Reproduce the records below exactly; no pictures.

◆ **Study material**
··········

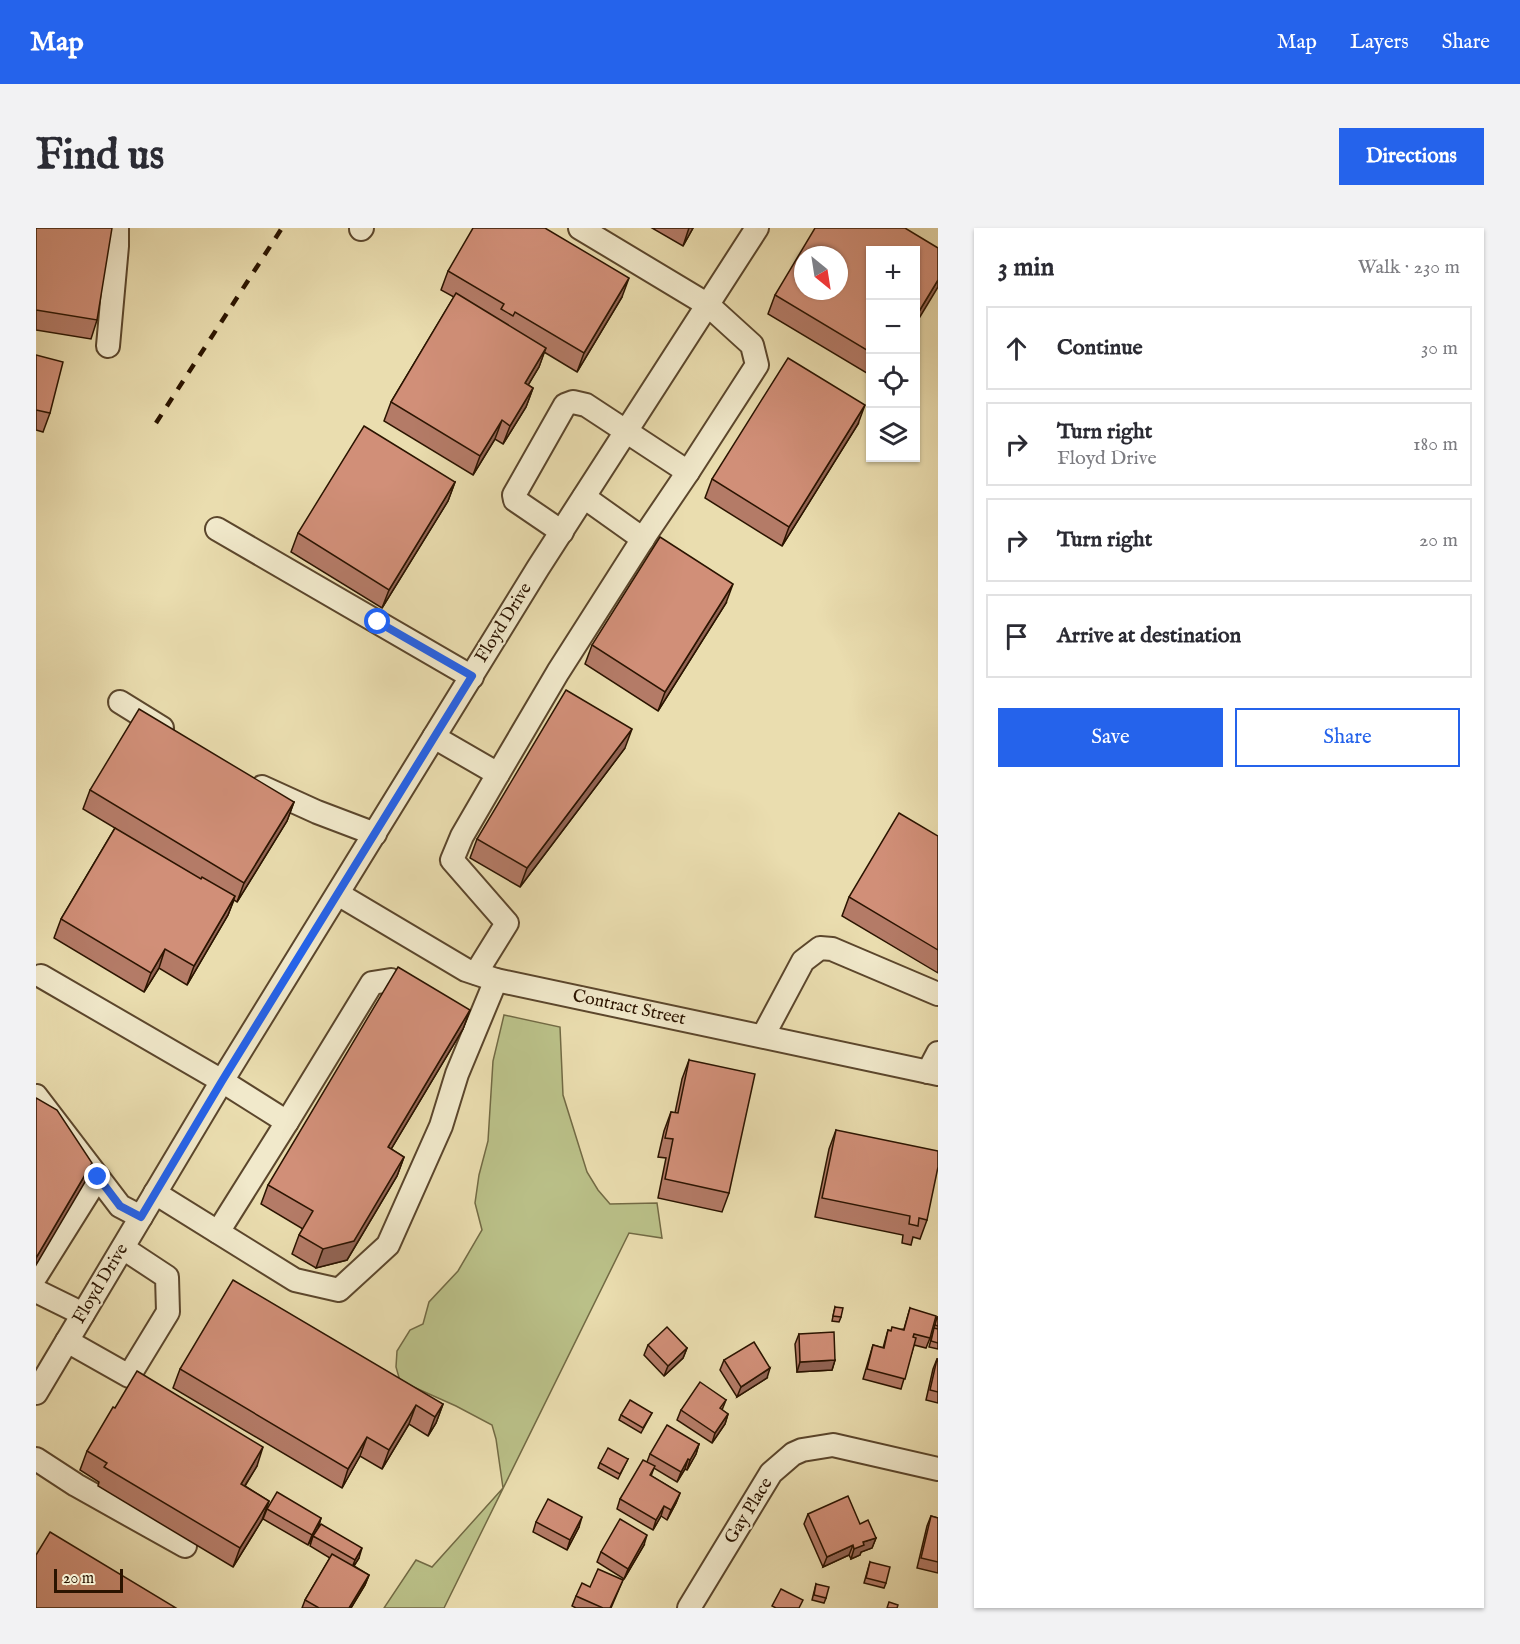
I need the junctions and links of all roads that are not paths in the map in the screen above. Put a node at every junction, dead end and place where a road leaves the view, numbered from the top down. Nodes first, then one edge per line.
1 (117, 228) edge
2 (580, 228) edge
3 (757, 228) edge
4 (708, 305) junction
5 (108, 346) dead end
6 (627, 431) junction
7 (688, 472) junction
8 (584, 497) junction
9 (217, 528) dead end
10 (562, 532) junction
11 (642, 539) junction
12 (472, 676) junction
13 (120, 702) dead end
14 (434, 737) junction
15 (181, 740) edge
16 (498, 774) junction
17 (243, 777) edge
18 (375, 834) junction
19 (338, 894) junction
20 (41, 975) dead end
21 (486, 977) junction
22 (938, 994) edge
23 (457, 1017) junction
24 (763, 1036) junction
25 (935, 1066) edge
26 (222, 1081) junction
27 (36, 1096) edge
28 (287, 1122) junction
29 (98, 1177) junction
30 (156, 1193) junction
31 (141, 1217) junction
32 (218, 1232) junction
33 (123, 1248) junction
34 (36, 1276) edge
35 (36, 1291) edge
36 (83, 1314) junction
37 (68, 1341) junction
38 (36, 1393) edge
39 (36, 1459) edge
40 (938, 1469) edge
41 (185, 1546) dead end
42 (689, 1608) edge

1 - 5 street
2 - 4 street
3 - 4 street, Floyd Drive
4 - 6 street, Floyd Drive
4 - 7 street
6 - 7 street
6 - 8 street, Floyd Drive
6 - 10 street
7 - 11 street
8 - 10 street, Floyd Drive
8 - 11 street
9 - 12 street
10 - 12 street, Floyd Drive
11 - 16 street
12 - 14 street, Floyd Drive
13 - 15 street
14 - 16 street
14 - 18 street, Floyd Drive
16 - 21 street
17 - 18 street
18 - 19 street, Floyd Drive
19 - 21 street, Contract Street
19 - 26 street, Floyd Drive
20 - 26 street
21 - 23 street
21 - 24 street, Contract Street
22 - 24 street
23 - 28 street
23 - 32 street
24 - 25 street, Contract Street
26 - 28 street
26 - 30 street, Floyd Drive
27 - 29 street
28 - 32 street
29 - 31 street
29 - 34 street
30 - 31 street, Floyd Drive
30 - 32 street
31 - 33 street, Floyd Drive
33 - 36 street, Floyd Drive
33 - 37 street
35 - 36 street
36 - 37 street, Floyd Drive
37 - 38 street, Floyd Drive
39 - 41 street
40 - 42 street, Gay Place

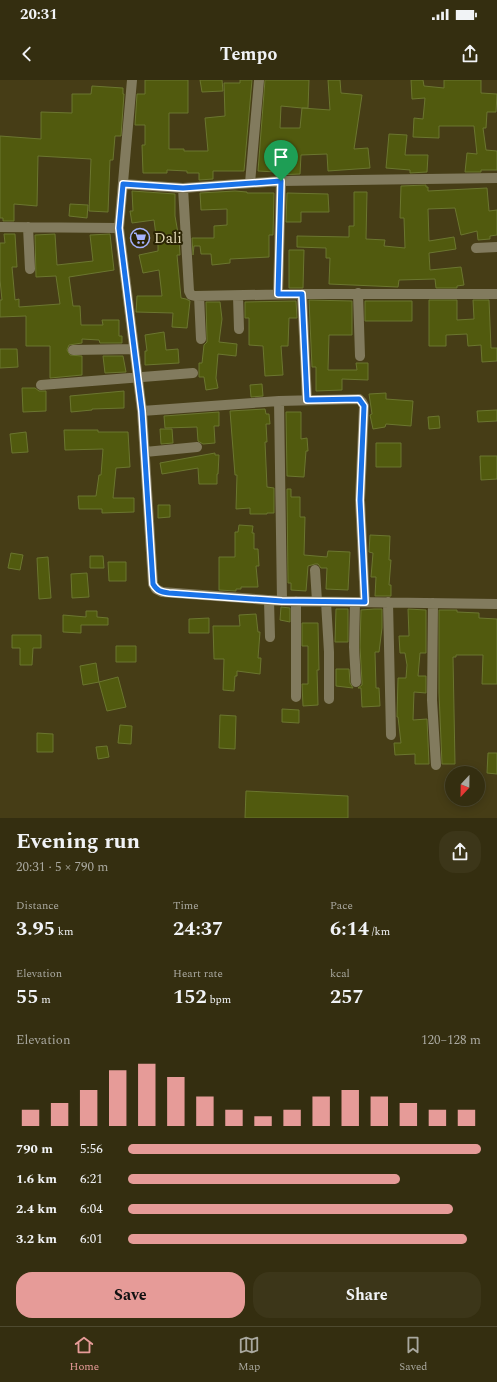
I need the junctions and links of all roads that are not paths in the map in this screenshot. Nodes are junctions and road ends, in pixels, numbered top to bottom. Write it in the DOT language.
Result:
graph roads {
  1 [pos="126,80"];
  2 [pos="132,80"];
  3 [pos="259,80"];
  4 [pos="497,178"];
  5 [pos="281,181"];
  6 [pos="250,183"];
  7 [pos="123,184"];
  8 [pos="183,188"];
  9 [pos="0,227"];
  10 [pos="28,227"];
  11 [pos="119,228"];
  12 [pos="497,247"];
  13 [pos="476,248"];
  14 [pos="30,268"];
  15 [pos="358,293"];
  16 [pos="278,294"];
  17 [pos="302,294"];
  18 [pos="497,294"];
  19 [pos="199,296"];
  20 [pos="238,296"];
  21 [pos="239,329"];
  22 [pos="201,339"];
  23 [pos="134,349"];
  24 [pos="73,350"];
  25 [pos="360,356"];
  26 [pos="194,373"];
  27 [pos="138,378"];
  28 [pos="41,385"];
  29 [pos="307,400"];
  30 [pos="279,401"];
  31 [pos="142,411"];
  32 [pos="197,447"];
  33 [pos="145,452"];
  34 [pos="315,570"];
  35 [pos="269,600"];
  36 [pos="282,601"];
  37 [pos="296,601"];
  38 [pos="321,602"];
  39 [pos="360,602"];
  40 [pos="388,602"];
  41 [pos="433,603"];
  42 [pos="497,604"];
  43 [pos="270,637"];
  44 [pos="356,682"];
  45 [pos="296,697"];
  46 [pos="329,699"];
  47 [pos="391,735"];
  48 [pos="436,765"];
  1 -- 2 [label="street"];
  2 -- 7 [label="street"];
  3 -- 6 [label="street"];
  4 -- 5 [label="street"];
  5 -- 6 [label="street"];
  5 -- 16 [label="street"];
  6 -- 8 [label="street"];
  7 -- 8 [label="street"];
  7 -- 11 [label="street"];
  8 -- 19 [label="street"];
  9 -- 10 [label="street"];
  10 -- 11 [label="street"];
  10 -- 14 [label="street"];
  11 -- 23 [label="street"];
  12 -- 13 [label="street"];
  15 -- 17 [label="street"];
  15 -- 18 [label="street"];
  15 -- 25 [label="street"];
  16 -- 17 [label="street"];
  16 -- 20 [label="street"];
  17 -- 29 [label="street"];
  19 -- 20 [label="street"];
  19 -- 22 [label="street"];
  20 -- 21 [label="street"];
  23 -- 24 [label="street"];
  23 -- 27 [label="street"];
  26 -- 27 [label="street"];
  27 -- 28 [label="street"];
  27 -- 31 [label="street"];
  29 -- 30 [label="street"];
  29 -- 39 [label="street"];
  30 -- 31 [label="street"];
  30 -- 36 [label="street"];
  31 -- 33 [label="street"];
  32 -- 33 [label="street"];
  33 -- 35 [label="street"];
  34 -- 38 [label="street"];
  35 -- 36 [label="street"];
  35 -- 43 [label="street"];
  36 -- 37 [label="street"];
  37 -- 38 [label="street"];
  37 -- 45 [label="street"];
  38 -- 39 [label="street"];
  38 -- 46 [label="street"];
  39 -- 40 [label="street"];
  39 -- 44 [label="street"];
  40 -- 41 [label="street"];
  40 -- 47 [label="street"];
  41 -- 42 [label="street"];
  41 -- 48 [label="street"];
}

··········

◆ **Task response**
I need the junctions and links of all roads that are not paths in the map in the screen above. Put a node at every junction, dead end and place where a road leaves the view, numbered from the top down. Nodes first, then one edge per line.
1 (117, 228) edge
2 (580, 228) edge
3 (757, 228) edge
4 (708, 305) junction
5 (108, 346) dead end
6 (627, 431) junction
7 (688, 472) junction
8 (584, 497) junction
9 (217, 528) dead end
10 (562, 532) junction
11 (642, 539) junction
12 (472, 676) junction
13 (120, 702) dead end
14 (434, 737) junction
15 (181, 740) edge
16 (498, 774) junction
17 (243, 777) edge
18 (375, 834) junction
19 (338, 894) junction
20 (41, 975) dead end
21 (486, 977) junction
22 (938, 994) edge
23 (457, 1017) junction
24 (763, 1036) junction
25 (935, 1066) edge
26 (222, 1081) junction
27 (36, 1096) edge
28 (287, 1122) junction
29 (98, 1177) junction
30 (156, 1193) junction
31 (141, 1217) junction
32 (218, 1232) junction
33 (123, 1248) junction
34 (36, 1276) edge
35 (36, 1291) edge
36 (83, 1314) junction
37 (68, 1341) junction
38 (36, 1393) edge
39 (36, 1459) edge
40 (938, 1469) edge
41 (185, 1546) dead end
42 (689, 1608) edge

1 - 5 street
2 - 4 street
3 - 4 street, Floyd Drive
4 - 6 street, Floyd Drive
4 - 7 street
6 - 7 street
6 - 8 street, Floyd Drive
6 - 10 street
7 - 11 street
8 - 10 street, Floyd Drive
8 - 11 street
9 - 12 street
10 - 12 street, Floyd Drive
11 - 16 street
12 - 14 street, Floyd Drive
13 - 15 street
14 - 16 street
14 - 18 street, Floyd Drive
16 - 21 street
17 - 18 street
18 - 19 street, Floyd Drive
19 - 21 street, Contract Street
19 - 26 street, Floyd Drive
20 - 26 street
21 - 23 street
21 - 24 street, Contract Street
22 - 24 street
23 - 28 street
23 - 32 street
24 - 25 street, Contract Street
26 - 28 street
26 - 30 street, Floyd Drive
27 - 29 street
28 - 32 street
29 - 31 street
29 - 34 street
30 - 31 street, Floyd Drive
30 - 32 street
31 - 33 street, Floyd Drive
33 - 36 street, Floyd Drive
33 - 37 street
35 - 36 street
36 - 37 street, Floyd Drive
37 - 38 street, Floyd Drive
39 - 41 street
40 - 42 street, Gay Place

I need the junctions and links of all roads that are not paths in the map in this screenshot. Nodes are junctions and road ends, in pixels, numbered top to bottom. Write it in the DOT language.
Result:
graph roads {
  1 [pos="126,80"];
  2 [pos="132,80"];
  3 [pos="259,80"];
  4 [pos="497,178"];
  5 [pos="281,181"];
  6 [pos="250,183"];
  7 [pos="123,184"];
  8 [pos="183,188"];
  9 [pos="0,227"];
  10 [pos="28,227"];
  11 [pos="119,228"];
  12 [pos="497,247"];
  13 [pos="476,248"];
  14 [pos="30,268"];
  15 [pos="358,293"];
  16 [pos="278,294"];
  17 [pos="302,294"];
  18 [pos="497,294"];
  19 [pos="199,296"];
  20 [pos="238,296"];
  21 [pos="239,329"];
  22 [pos="201,339"];
  23 [pos="134,349"];
  24 [pos="73,350"];
  25 [pos="360,356"];
  26 [pos="194,373"];
  27 [pos="138,378"];
  28 [pos="41,385"];
  29 [pos="307,400"];
  30 [pos="279,401"];
  31 [pos="142,411"];
  32 [pos="197,447"];
  33 [pos="145,452"];
  34 [pos="315,570"];
  35 [pos="269,600"];
  36 [pos="282,601"];
  37 [pos="296,601"];
  38 [pos="321,602"];
  39 [pos="360,602"];
  40 [pos="388,602"];
  41 [pos="433,603"];
  42 [pos="497,604"];
  43 [pos="270,637"];
  44 [pos="356,682"];
  45 [pos="296,697"];
  46 [pos="329,699"];
  47 [pos="391,735"];
  48 [pos="436,765"];
  1 -- 2 [label="street"];
  2 -- 7 [label="street"];
  3 -- 6 [label="street"];
  4 -- 5 [label="street"];
  5 -- 6 [label="street"];
  5 -- 16 [label="street"];
  6 -- 8 [label="street"];
  7 -- 8 [label="street"];
  7 -- 11 [label="street"];
  8 -- 19 [label="street"];
  9 -- 10 [label="street"];
  10 -- 11 [label="street"];
  10 -- 14 [label="street"];
  11 -- 23 [label="street"];
  12 -- 13 [label="street"];
  15 -- 17 [label="street"];
  15 -- 18 [label="street"];
  15 -- 25 [label="street"];
  16 -- 17 [label="street"];
  16 -- 20 [label="street"];
  17 -- 29 [label="street"];
  19 -- 20 [label="street"];
  19 -- 22 [label="street"];
  20 -- 21 [label="street"];
  23 -- 24 [label="street"];
  23 -- 27 [label="street"];
  26 -- 27 [label="street"];
  27 -- 28 [label="street"];
  27 -- 31 [label="street"];
  29 -- 30 [label="street"];
  29 -- 39 [label="street"];
  30 -- 31 [label="street"];
  30 -- 36 [label="street"];
  31 -- 33 [label="street"];
  32 -- 33 [label="street"];
  33 -- 35 [label="street"];
  34 -- 38 [label="street"];
  35 -- 36 [label="street"];
  35 -- 43 [label="street"];
  36 -- 37 [label="street"];
  37 -- 38 [label="street"];
  37 -- 45 [label="street"];
  38 -- 39 [label="street"];
  38 -- 46 [label="street"];
  39 -- 40 [label="street"];
  39 -- 44 [label="street"];
  40 -- 41 [label="street"];
  40 -- 47 [label="street"];
  41 -- 42 [label="street"];
  41 -- 48 [label="street"];
}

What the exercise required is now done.